As Harley becomes more of a mainstream hero—appearing on backpacks and in LEGO sets—we forget that she started as a villain. Gods and Monsters asks the question: "What if Harley was actually as dangerous as the Joker?"
The answer is terrifying. It strips away the charm and leaves you with the raw reality of what a "clown-themed murderer" would actually look like in a world without plot armor.
How to Watch and Read
If you want to see this version for yourself, you don't actually have to watch the full Justice League: Gods and Monsters movie (though it's great).
- Watch "Twisted": This is the Machinima short on YouTube. It's only about five minutes long.
- Read the Prequel Comics: There is a Justice League: Gods and Monsters comic series that expands on the world, though Harley's role is primarily in the animated short.
- Compare the Voices: Listen to Tara Strong’s performance here versus her work in the Arkham games. The "Gods and Monsters" voice is lower, more rasping, and genuinely unsettling.
The next time you see a Harley Quinn cosplayer at a convention, remember this version. It’s a reminder that beneath the jokes and the bright colors, the character has the potential for some truly dark storytelling.

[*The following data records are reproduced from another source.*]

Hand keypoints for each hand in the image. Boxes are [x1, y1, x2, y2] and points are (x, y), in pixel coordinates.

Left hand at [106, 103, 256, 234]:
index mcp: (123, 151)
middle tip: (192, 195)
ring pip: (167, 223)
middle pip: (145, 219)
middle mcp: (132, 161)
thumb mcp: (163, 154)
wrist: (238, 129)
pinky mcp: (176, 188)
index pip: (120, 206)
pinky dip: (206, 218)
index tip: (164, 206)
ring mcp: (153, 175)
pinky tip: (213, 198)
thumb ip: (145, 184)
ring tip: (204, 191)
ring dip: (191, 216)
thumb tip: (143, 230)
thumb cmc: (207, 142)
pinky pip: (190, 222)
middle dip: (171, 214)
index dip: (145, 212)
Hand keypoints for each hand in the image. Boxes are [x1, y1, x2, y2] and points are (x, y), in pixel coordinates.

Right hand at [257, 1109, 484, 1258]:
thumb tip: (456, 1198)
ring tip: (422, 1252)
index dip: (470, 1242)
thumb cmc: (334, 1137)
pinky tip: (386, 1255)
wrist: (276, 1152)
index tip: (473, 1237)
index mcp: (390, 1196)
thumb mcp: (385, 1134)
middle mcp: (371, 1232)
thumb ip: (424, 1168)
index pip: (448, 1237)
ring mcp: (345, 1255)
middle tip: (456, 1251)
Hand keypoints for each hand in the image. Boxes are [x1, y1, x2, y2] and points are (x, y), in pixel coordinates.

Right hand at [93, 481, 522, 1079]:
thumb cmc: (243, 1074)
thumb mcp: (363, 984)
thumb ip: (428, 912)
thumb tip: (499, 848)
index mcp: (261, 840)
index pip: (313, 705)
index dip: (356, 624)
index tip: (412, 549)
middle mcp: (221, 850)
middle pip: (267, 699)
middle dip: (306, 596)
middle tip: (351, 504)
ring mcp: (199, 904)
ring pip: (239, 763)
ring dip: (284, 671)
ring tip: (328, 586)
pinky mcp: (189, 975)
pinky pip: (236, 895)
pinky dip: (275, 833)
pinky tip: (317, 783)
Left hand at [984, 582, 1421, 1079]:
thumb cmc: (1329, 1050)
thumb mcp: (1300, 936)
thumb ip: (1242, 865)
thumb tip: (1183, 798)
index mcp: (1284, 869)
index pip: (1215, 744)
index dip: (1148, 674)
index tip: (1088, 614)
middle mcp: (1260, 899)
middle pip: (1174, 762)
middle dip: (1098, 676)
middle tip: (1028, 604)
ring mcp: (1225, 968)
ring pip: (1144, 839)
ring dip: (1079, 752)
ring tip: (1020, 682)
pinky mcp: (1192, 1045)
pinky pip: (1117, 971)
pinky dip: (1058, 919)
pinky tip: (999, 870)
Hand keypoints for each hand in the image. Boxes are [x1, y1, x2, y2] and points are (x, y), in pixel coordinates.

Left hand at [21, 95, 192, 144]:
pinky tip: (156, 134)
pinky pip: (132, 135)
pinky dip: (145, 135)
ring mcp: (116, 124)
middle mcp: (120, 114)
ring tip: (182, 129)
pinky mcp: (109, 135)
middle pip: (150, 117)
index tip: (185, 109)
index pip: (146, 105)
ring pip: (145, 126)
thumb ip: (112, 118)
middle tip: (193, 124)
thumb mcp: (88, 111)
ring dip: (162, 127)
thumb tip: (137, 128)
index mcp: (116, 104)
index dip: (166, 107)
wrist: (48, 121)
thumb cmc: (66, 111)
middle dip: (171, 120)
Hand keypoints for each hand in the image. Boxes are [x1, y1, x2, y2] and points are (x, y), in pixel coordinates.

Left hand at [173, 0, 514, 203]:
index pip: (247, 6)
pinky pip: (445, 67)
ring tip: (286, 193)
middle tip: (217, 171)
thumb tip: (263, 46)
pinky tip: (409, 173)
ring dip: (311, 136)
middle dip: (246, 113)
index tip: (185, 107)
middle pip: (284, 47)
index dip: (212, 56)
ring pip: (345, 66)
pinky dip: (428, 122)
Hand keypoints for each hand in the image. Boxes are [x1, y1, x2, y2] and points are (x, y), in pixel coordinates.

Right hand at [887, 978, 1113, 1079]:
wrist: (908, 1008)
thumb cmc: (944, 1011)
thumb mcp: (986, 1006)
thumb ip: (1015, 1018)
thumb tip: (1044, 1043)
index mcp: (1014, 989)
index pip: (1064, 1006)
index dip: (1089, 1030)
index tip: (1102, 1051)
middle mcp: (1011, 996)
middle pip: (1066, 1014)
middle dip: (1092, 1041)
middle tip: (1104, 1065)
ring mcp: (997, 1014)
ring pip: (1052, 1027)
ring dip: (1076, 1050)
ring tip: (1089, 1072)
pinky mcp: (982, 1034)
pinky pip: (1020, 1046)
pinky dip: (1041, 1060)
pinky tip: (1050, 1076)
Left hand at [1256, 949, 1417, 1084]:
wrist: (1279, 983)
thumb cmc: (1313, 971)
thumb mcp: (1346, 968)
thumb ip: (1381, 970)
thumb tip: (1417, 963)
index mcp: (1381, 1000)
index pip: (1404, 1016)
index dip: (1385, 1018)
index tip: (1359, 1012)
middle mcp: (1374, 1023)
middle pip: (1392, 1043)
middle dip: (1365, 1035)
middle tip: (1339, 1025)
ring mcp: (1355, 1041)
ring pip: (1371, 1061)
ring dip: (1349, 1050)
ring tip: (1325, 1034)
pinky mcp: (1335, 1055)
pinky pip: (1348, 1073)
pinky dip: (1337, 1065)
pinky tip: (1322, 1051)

If you're looking to explore more "Elseworlds" takes on your favorite characters, start with the Gods and Monsters shorts. They offer a perspective on the DC Trinity—Superman, Batman, and Wonder Woman—that makes the "Dark Knight" look like a Boy Scout.
Check out the "Twisted" short on official DC streaming platforms or YouTube archives to see the most controversial version of Harley Quinn ever put to film.